▶ _Task item_: Extract every line of the material below and reproduce it faithfully.
▬▬▬▬▬▬
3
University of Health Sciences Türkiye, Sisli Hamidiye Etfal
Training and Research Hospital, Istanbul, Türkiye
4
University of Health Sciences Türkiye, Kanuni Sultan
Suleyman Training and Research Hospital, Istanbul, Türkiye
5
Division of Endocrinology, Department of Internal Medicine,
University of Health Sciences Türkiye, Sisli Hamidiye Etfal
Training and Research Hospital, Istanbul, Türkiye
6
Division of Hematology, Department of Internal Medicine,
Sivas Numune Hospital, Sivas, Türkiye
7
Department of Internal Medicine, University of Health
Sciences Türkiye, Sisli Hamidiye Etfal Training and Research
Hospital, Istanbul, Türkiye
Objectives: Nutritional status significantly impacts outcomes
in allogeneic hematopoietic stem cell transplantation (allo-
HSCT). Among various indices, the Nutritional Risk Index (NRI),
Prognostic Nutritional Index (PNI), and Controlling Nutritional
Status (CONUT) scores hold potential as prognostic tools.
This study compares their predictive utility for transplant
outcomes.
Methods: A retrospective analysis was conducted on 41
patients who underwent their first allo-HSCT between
▬▬▬▬▬▬
▶ _Solution for this exercise_:
3
University of Health Sciences Türkiye, Sisli Hamidiye Etfal
Training and Research Hospital, Istanbul, Türkiye
4
University of Health Sciences Türkiye, Kanuni Sultan
Suleyman Training and Research Hospital, Istanbul, Türkiye
5
Division of Endocrinology, Department of Internal Medicine,
University of Health Sciences Türkiye, Sisli Hamidiye Etfal
Training and Research Hospital, Istanbul, Türkiye
6
Division of Hematology, Department of Internal Medicine,
Sivas Numune Hospital, Sivas, Türkiye
7
Department of Internal Medicine, University of Health
Sciences Türkiye, Sisli Hamidiye Etfal Training and Research
Hospital, Istanbul, Türkiye
Objectives: Nutritional status significantly impacts outcomes
in allogeneic hematopoietic stem cell transplantation (allo-
HSCT). Among various indices, the Nutritional Risk Index (NRI),
Prognostic Nutritional Index (PNI), and Controlling Nutritional
Status (CONUT) scores hold potential as prognostic tools.
This study compares their predictive utility for transplant
outcomes.
Methods: A retrospective analysis was conducted on 41
patients who underwent their first allo-HSCT between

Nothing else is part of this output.